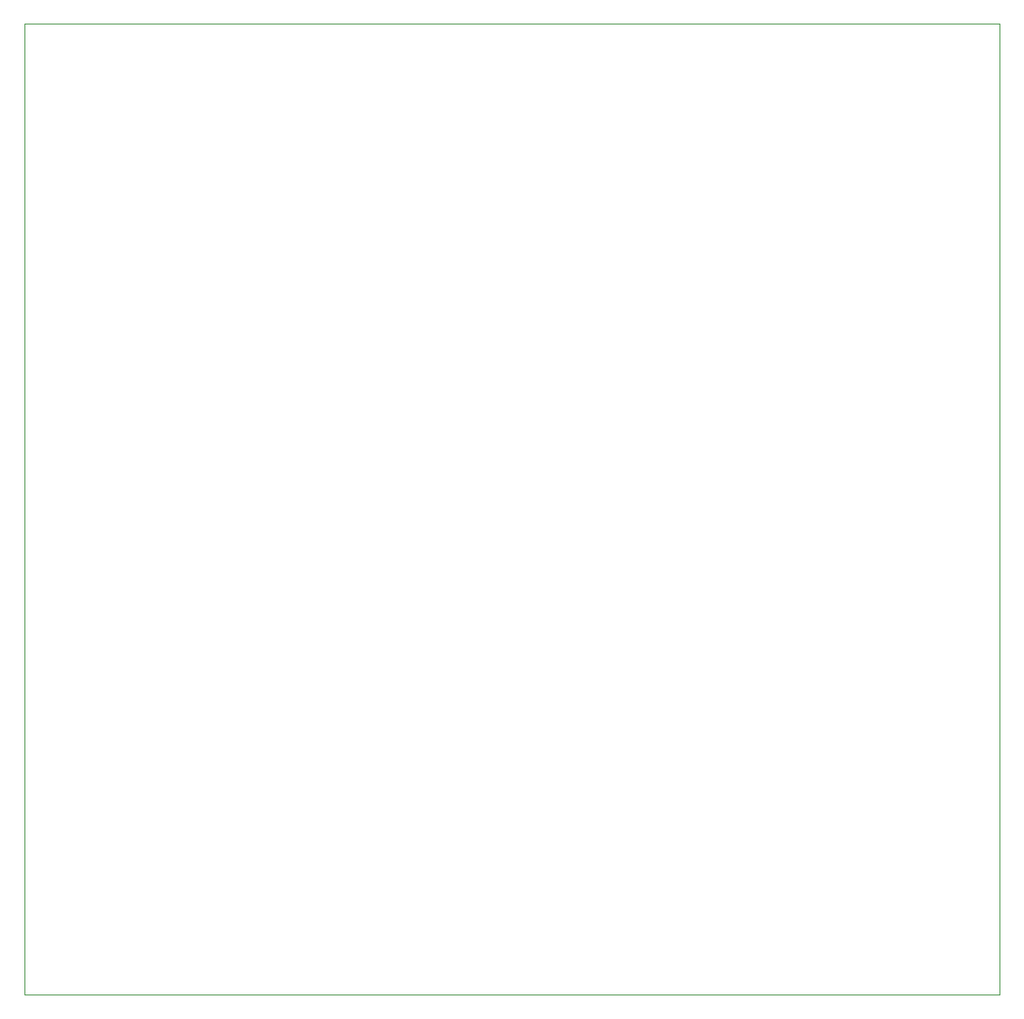
<source format=gbr>
G04 #@! TF.GenerationSoftware,KiCad,Pcbnew,8.0.4*
G04 #@! TF.CreationDate,2024-10-22T20:24:45-05:00*
G04 #@! TF.ProjectId,PCB_split,5043425f-7370-46c6-9974-2e6b69636164,rev?*
G04 #@! TF.SameCoordinates,Original*
G04 #@! TF.FileFunction,Profile,NP*
%FSLAX46Y46*%
G04 Gerber Fmt 4.6, Leading zero omitted, Abs format (unit mm)*
G04 Created by KiCad (PCBNEW 8.0.4) date 2024-10-22 20:24:45*
%MOMM*%
%LPD*%
G01*
G04 APERTURE LIST*
G04 #@! TA.AperFunction,Profile*
%ADD10C,0.050000*%
G04 #@! TD*
G04 APERTURE END LIST*
D10*
X88646000Y-33274000D02*
X186436000Y-33274000D01*
X186436000Y-130683000D01*
X88646000Y-130683000D01*
X88646000Y-33274000D01*
M02*

</source>
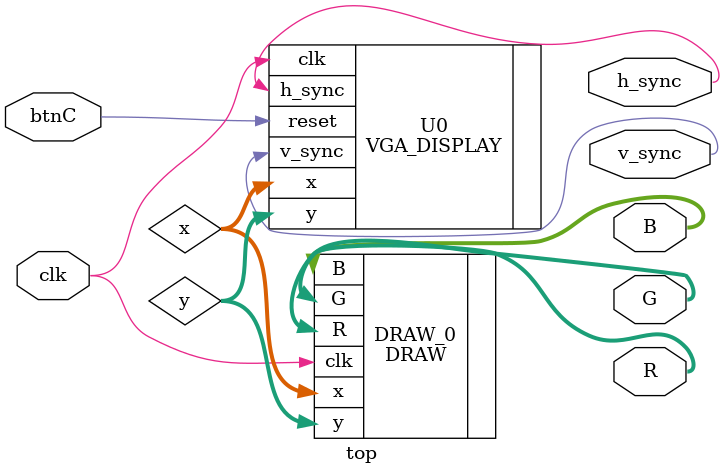
<source format=v>
`timescale 1ns / 1ps


module top(
    input btnC,
    input clk, 
    output v_sync, h_sync,
    output [3:0] R, G, B
    );
    
    wire [9:0] x;
    wire [8:0] y;
    
    VGA_DISPLAY U0(
        .clk(clk),
        .reset(btnC),
        .v_sync(v_sync), 
        .h_sync(h_sync),
        .x(x),
        .y(y)
    );
    
    DRAW #(
        .X_BIT_SIZE(11),
        .Y_BIT_SIZE(10)
    ) DRAW_0 (
        .clk(clk),
        .x(x),
        .y(y),
        .R(R),
        .G(G),
        .B(B)
    );
    
endmodule

</source>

——————

**EXERCISE REQUIREMENTS**: Begin with the line that contains "output [3:0] R, G, B" and quote each line after it exactly, stopping after the last line of the data.

**WRITTEN RESPONSE**:
    output [3:0] R, G, B
    );
    
    wire [9:0] x;
    wire [8:0] y;
    
    VGA_DISPLAY U0(
        .clk(clk),
        .reset(btnC),
        .v_sync(v_sync), 
        .h_sync(h_sync),
        .x(x),
        .y(y)
    );
    
    DRAW #(
        .X_BIT_SIZE(11),
        .Y_BIT_SIZE(10)
    ) DRAW_0 (
        .clk(clk),
        .x(x),
        .y(y),
        .R(R),
        .G(G),
        .B(B)
    );
    
endmodule

</source>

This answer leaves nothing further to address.